Verifying Backups

Does anyone out there verify their backups?

We're thinking about doing this. But I'm questioning if it's necessary. I've never had an SQL Server restore fail. (except for obvious things like: insufficient disk space, going to a higher version, folder doesn't exist etc...)

At my last job I restored them every day, not just with VERIFYONLY. The peace of mind is worth it.

1 Like

Most definitely. Unless you want to find out one day you have a disaster and your backups are empty or corrupt

before I started working as a DBA, I worked for a company that found out the hard way that their backups hadn't worked correctly for a month.

It took 40 people just to get us back online and that took 10 days. It took those 40 people a month of hard work to collect spreadsheets and reports and all manner of other information to get us back close to where we thought we were.

The customer complaints were a nightmare during the entire evolution and there was no income for at all for the first 6 days to get back online.

In todays world, I do restores of my two big production databases every night. The Developers love it because they use it as a "final" test before we push code to test. The Test folks use it as a final test as well and they love it because the nightly restore ensures they have the latest for final test.

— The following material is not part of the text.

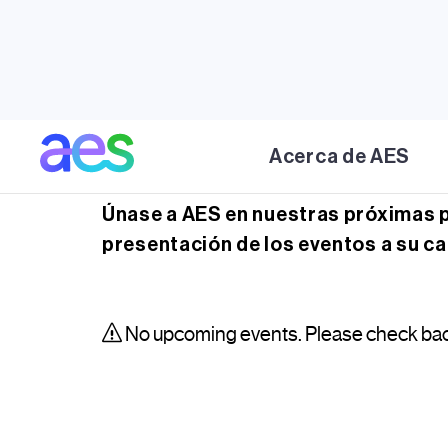
Acerca de AES
Próximos eventos
Únase a AES en nuestras próximas p
presentación de los eventos a su ca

I do that on top of doing a check sum, having a special email sent to me if any backup fails, and I do checksums for the backups. I'm also working on reincorporating and old job that I had done a decade ago that give me a count of the backups that appear on disk for every database in the entire enterprise (its just a couple hundred DBs across 8 servers) that will return the counts on a morning report.

Remember, don't develop a backup plan. Develop a restore plan, which also includes making sure that the backups did occur and that they are viable. You cannot check to much or too often.

--Jeff Moden

2 Likes

Why did it happen?

To make a really long story short, a bit of code to update ~1000 customers, which had worked quite nicely in dev and test, did something odd when the code was deployed to production. It turned out to be a fault in SQL server that they came out with an emergency hot fix for.

The issue was that if parallelism occurred because of a large amount of data with "just the right indexes in place", SQL Server would ignore a WHERE clause that did an ISNULL comparison.

The code had a WHERE ISNULL() condition on the 1.2 milllion row customer table that should have only updated about 1000 customers. Instead, the code updated ALL the customers. Because the DBA didn't know how many rows were supposed to be updated, when it came back with a rowcount of 1.2 million, he committed the transaction.

It wasn't until the next morning after all the nightly snapshots had been made that anyone noticed the problem. They shut off public access to the database and tried to do a restore only to find there were no backups available for the last month.

As a bit of a sidebar, that incident proved that I was correct about deployment code. It MUST have hardcoded and displayed at run time expected row counts for every action taken in the code so that the DBA can make the final decision to either commit or rollback.

And, I have to tell you, there isn't an automatic deployment system in the world that would have caught this issue because we checked and a SELECT to determine the row count made the same error.

That was way back on SQL Server 2000. I've seen lot's more be wrong in SQL Server since so this type of problem is never going to go away. You MUST write your deployment code to be bomb proof and verifiable by some human means. If you don't, you end up with the mouse guarding the cheese and, MAN, can that mouse eat some cheese!

As for why the backups didn't happen, I wasn't made privy to that detail. It's almost not an important detail. What's important is that no one knew that the backups weren't actually happening for a whole bloody month. There wouldn't have been an issue if someone had checked once per day or read a system report for what the status of the badckups were. It was an absolutely stupid blunder on the part of the DBA and the Infrastructure Team.